柏レイソルの若きGK佐々木雅士選手は、去る9月U―21日本代表として欧州遠征へ臨み、U―21イタリア代表戦に出場した。
味方選手に起きた不運なボールロストからGKにとってはノー・チャンスの1失点を喫したものの、国際映像の向こうにはボールの動きに合わせて前後左右に動き、身振りでメッセージを伝え、遠くへ声を響かせる、いつもの佐々木選手がいた。フル出場で目立った破綻もなく試合をまとめてみせた。
「自分にとってはU―21代表での久々の出番でしたから、ワクワクした気持ちで臨めましたし、すべきことがはっきりしていた。相手にボールを持たれる展開でしたから、『今、勝つために必要なこととは?』と考えながらプレーしていて、守備陣と『間延びせずコンパクトに』と意思疎通しながら、何回かあったピンチも防げましたし、自分なりにはアピールはできたのではと思っています」
1年に渡って代表選出され続けたにもかかわらず「久々の出番」とならざるを得ない程に、この世代は個性豊かなGKが揃い、競争は過酷。だが、佐々木選手にはすぐにJリーグという実戦が控えていた。今回は水曜日の夜に帰国して、金曜日の午後には大阪へ出発した。

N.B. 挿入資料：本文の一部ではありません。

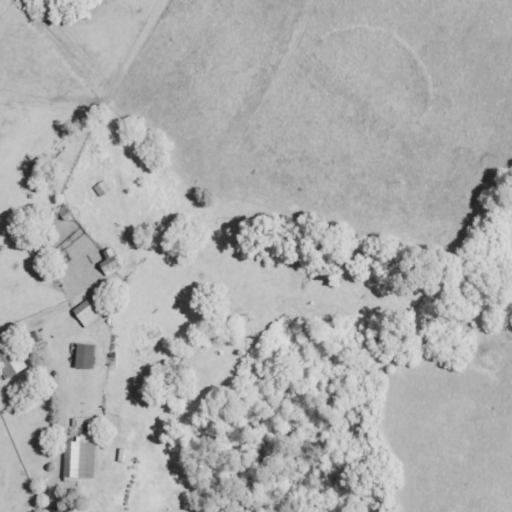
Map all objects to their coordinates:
building: (112, 263)
building: (87, 356)
building: (11, 359)
road: (3, 376)
building: (82, 461)
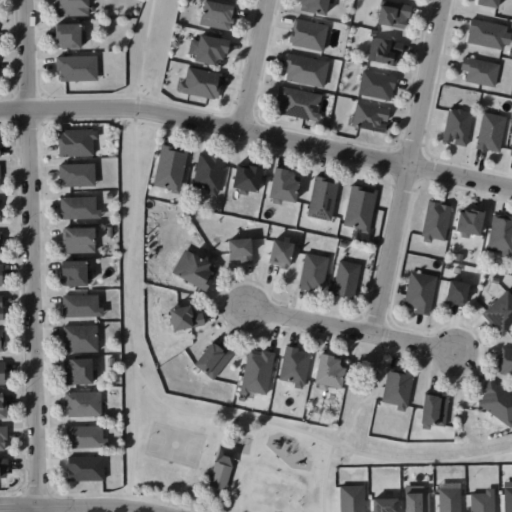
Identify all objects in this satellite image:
building: (488, 3)
building: (314, 6)
building: (71, 7)
building: (392, 14)
building: (217, 15)
building: (308, 34)
building: (486, 34)
building: (69, 35)
building: (208, 50)
building: (384, 51)
road: (244, 67)
building: (77, 68)
building: (305, 70)
building: (480, 71)
building: (201, 82)
building: (376, 85)
building: (299, 103)
building: (370, 117)
building: (457, 126)
building: (490, 132)
road: (257, 139)
building: (76, 142)
building: (511, 151)
building: (170, 167)
road: (409, 169)
building: (208, 172)
building: (77, 175)
building: (246, 177)
building: (284, 185)
building: (322, 198)
building: (359, 207)
building: (79, 208)
building: (0, 212)
building: (436, 220)
building: (469, 222)
building: (501, 234)
building: (78, 240)
building: (0, 242)
building: (240, 250)
building: (280, 253)
road: (32, 255)
building: (198, 271)
building: (313, 272)
building: (75, 273)
building: (1, 275)
building: (346, 279)
building: (420, 292)
building: (456, 293)
building: (81, 306)
building: (1, 307)
building: (500, 311)
building: (185, 317)
road: (340, 332)
building: (80, 338)
building: (2, 340)
building: (213, 358)
building: (505, 361)
building: (294, 366)
building: (329, 370)
building: (78, 371)
building: (2, 372)
building: (257, 372)
building: (397, 388)
building: (497, 402)
building: (83, 404)
building: (2, 405)
building: (434, 409)
building: (85, 436)
building: (3, 437)
building: (3, 467)
building: (85, 468)
building: (219, 475)
building: (507, 496)
building: (351, 498)
building: (449, 500)
building: (482, 501)
building: (416, 502)
building: (384, 505)
road: (19, 508)
road: (91, 509)
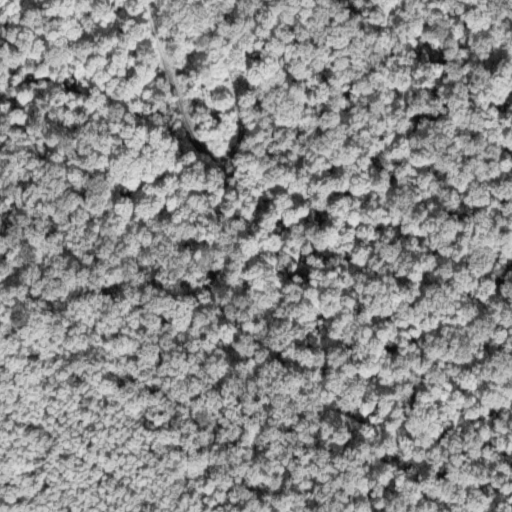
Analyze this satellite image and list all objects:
road: (168, 77)
road: (277, 236)
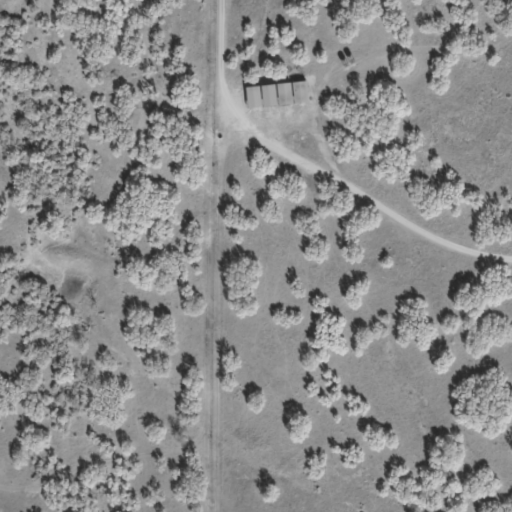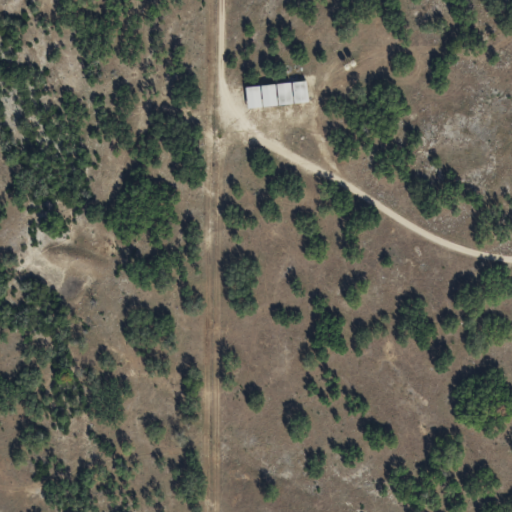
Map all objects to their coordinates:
building: (274, 94)
road: (313, 165)
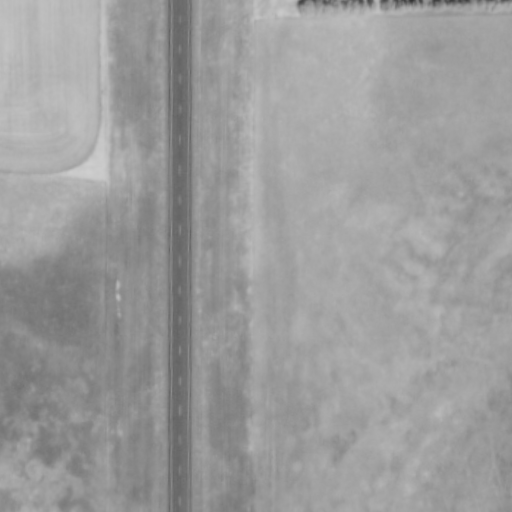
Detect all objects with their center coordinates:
road: (180, 255)
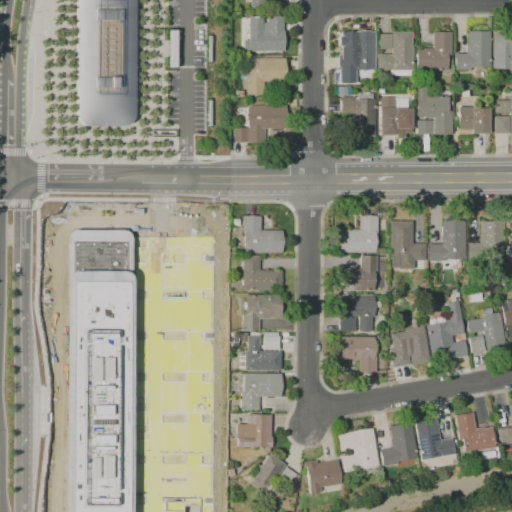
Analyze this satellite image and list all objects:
road: (411, 2)
building: (263, 3)
building: (258, 5)
road: (328, 10)
road: (313, 22)
building: (262, 33)
building: (169, 35)
road: (4, 39)
road: (19, 39)
building: (263, 39)
building: (383, 41)
building: (169, 43)
building: (169, 47)
building: (500, 49)
building: (501, 49)
building: (392, 50)
building: (472, 51)
building: (396, 52)
building: (434, 52)
building: (473, 52)
building: (353, 53)
building: (358, 53)
building: (433, 53)
building: (101, 58)
building: (169, 60)
building: (103, 62)
road: (450, 65)
parking lot: (189, 69)
building: (261, 73)
building: (265, 75)
road: (186, 87)
building: (341, 90)
building: (397, 103)
building: (504, 109)
building: (433, 110)
building: (429, 112)
building: (358, 114)
building: (359, 114)
building: (501, 115)
building: (391, 117)
building: (390, 118)
building: (470, 119)
building: (472, 119)
building: (258, 122)
building: (261, 124)
building: (499, 124)
road: (298, 125)
building: (422, 127)
road: (2, 128)
road: (15, 128)
road: (310, 155)
road: (185, 157)
road: (206, 174)
road: (268, 174)
road: (163, 175)
road: (411, 175)
road: (59, 176)
road: (120, 176)
road: (0, 177)
traffic signals: (1, 177)
road: (8, 177)
traffic signals: (16, 177)
road: (247, 202)
road: (184, 204)
road: (307, 205)
road: (1, 206)
road: (308, 210)
road: (14, 211)
flagpole: (283, 212)
road: (0, 235)
building: (257, 236)
building: (356, 236)
building: (357, 236)
building: (261, 239)
building: (484, 241)
building: (485, 241)
building: (446, 242)
building: (447, 243)
building: (508, 243)
building: (507, 244)
building: (401, 245)
building: (402, 245)
building: (256, 275)
building: (377, 275)
building: (355, 276)
building: (356, 276)
road: (1, 277)
building: (259, 277)
road: (14, 278)
building: (256, 309)
building: (354, 310)
building: (356, 310)
building: (260, 311)
building: (505, 311)
building: (505, 311)
building: (344, 323)
building: (345, 324)
building: (486, 330)
building: (483, 332)
building: (444, 335)
building: (445, 335)
building: (474, 343)
building: (406, 346)
building: (407, 347)
building: (260, 351)
building: (355, 351)
building: (357, 352)
building: (264, 354)
road: (150, 363)
road: (15, 365)
parking lot: (172, 369)
building: (96, 371)
road: (447, 372)
road: (191, 381)
building: (256, 388)
building: (260, 390)
road: (406, 392)
road: (59, 417)
building: (506, 427)
building: (506, 429)
building: (252, 431)
building: (256, 433)
building: (472, 433)
building: (471, 434)
building: (430, 440)
building: (430, 440)
building: (397, 444)
building: (398, 445)
building: (355, 449)
building: (356, 449)
road: (16, 467)
building: (319, 474)
building: (322, 476)
building: (274, 479)
road: (188, 511)
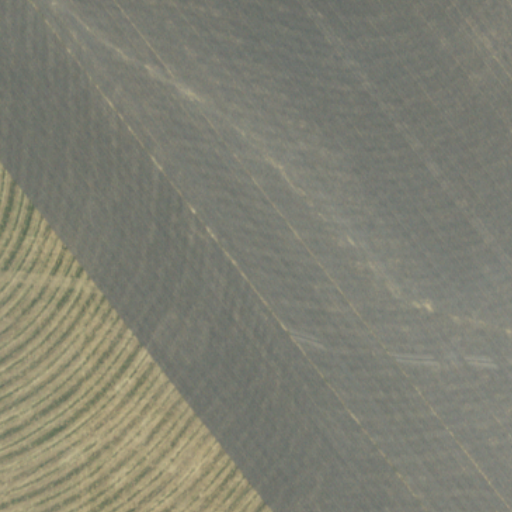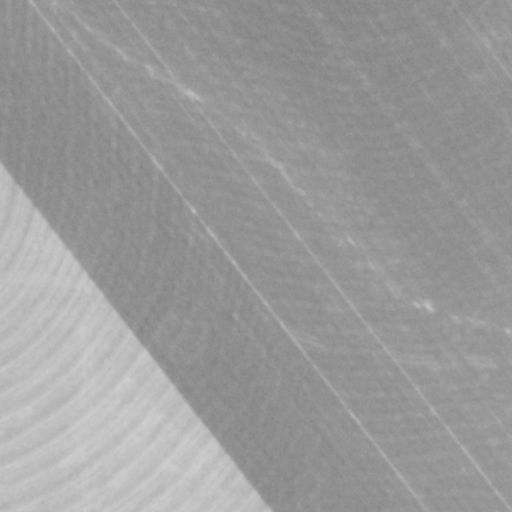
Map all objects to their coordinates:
crop: (256, 256)
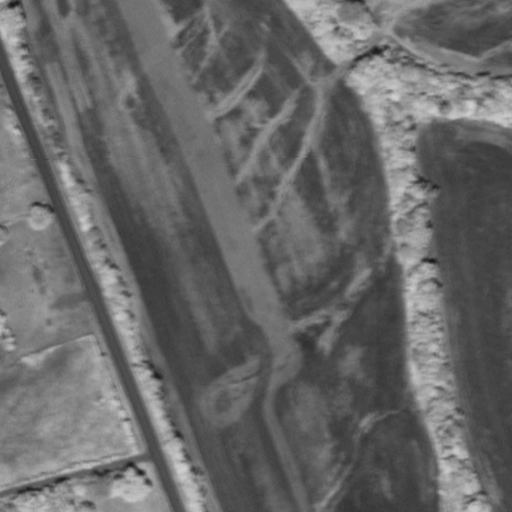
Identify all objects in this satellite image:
road: (89, 283)
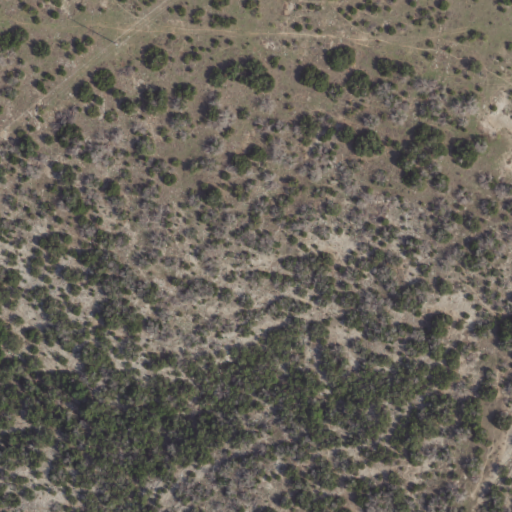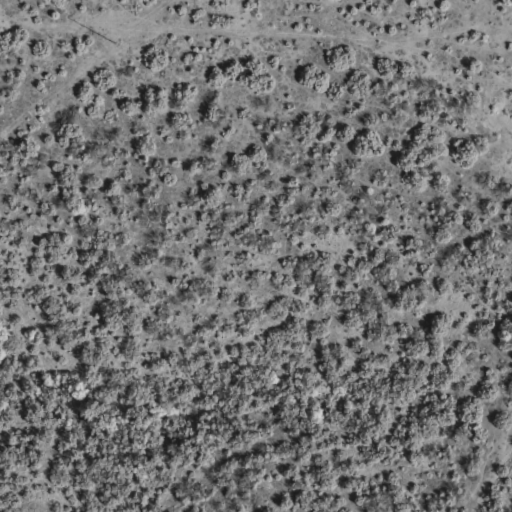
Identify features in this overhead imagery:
power tower: (115, 45)
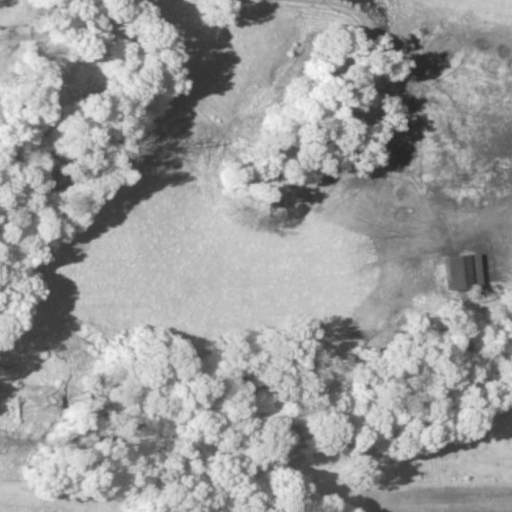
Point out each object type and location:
building: (462, 273)
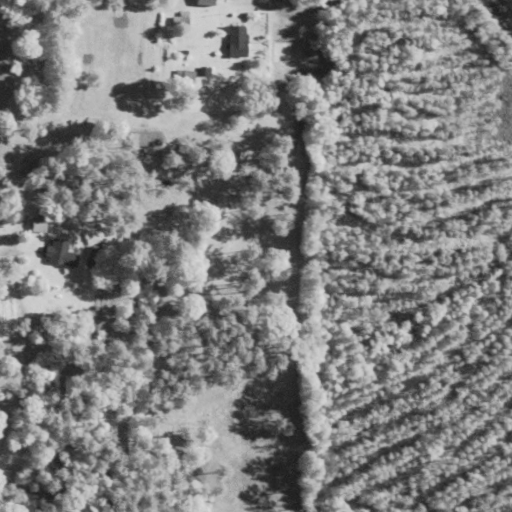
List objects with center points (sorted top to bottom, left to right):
building: (205, 3)
road: (301, 12)
road: (499, 15)
building: (178, 20)
building: (233, 41)
building: (181, 76)
road: (9, 243)
building: (56, 254)
building: (92, 259)
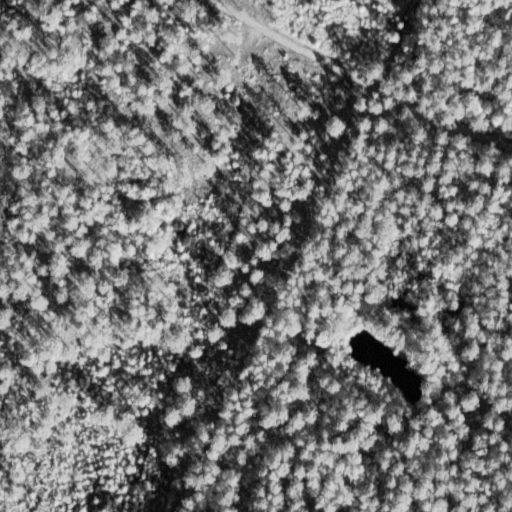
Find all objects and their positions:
road: (358, 76)
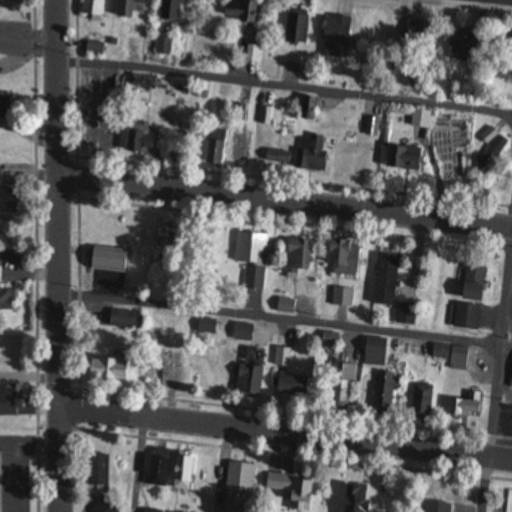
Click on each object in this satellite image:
building: (92, 9)
building: (130, 9)
building: (168, 11)
building: (239, 12)
building: (295, 28)
building: (417, 34)
building: (334, 38)
building: (458, 44)
building: (504, 44)
building: (163, 46)
building: (93, 49)
building: (252, 54)
road: (285, 86)
building: (307, 109)
building: (266, 116)
building: (419, 119)
building: (140, 139)
building: (497, 146)
building: (215, 148)
building: (237, 149)
building: (312, 154)
building: (276, 157)
building: (404, 159)
building: (6, 201)
road: (284, 201)
building: (143, 238)
road: (58, 255)
building: (296, 257)
building: (252, 258)
building: (106, 259)
building: (341, 259)
building: (383, 281)
building: (471, 284)
building: (342, 297)
building: (6, 300)
building: (284, 306)
building: (403, 315)
building: (464, 317)
road: (278, 319)
building: (128, 321)
building: (204, 327)
building: (242, 332)
building: (329, 339)
building: (375, 352)
building: (452, 355)
building: (281, 356)
building: (157, 361)
road: (496, 365)
building: (104, 371)
building: (249, 373)
building: (288, 382)
building: (342, 384)
building: (384, 397)
building: (421, 401)
building: (14, 405)
building: (465, 406)
road: (284, 433)
road: (10, 444)
road: (20, 459)
building: (96, 470)
building: (155, 471)
building: (181, 477)
parking lot: (19, 483)
building: (237, 484)
building: (293, 490)
building: (357, 498)
building: (151, 511)
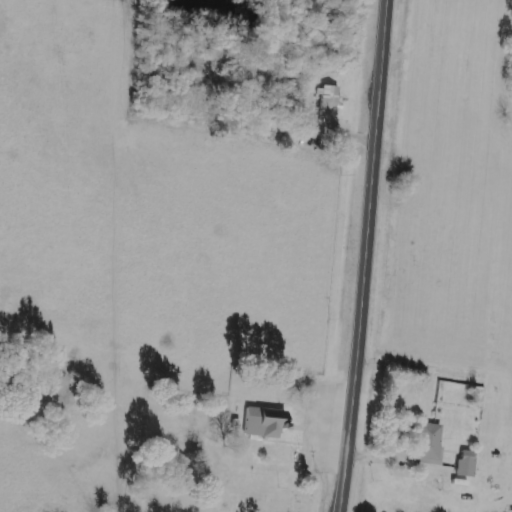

「今まで、代表の試合に出ずに帰国してJリーグという機会はあった。今回は試合に出てJリーグという日程でしたが、特に影響はなくて、むしろ、『佐々木は代表帰り』と見られる、また違う緊張感を感じていて、その良い緊張感を前向きな力に変えてプレーできました」
そのG大阪戦はスコアレスドロー。VAR判定によるゴール取り消しはあったが、安定した仕事ぶりでチームに貢献した。
「失点無く試合を終わらせられたのはポジティヴ。今日のようにピンチの少ない試合でも1回あったピンチを確実に抑えることは今後にも繋がるので、また集中力を切らさず守っていきたい。この結果は大切にしていきたい」
この5月から正GKに定着したが、そのシーズンも残りわずか。ホーム・日立台での初完封に絶叫した日もあった。雲行きの怪しい試合を立て直すセーブも、大量失点の後に「自分は元気です」と力なく答えた日もあった。だが、試合はすぐにやってくる。佐々木選手はそんな毎日の中での取り組みに言及した。
「試合に出続けられて、課題を探してしっかりと整理して、まとめることを続けて、改善して次の試合へというサイクルは構築できたと感じていて、また繰り返していけるように磨いていきたいし、まずはシーズンを良い形で締めることができたらと」
確かな手応えと希望を話してくれた佐々木選手。2つのチームで経験を積んだ今季の終わりに、「今描く理想のGK像」を問う。1年半前には同じ問いに、「チームを勝たせられるGK」と答えていたが。
「自分はGK。シュートを防ぐことが仕事です。色んなスタイルのGKがいますけど、『一番大事な時に確実にゴールを守れるGK』になりたいですね」
抽象的だった理想像から、よりフォーカスした理想像。こちらがたくさんの言葉を用いなくても、成長と充実が伝わることもある。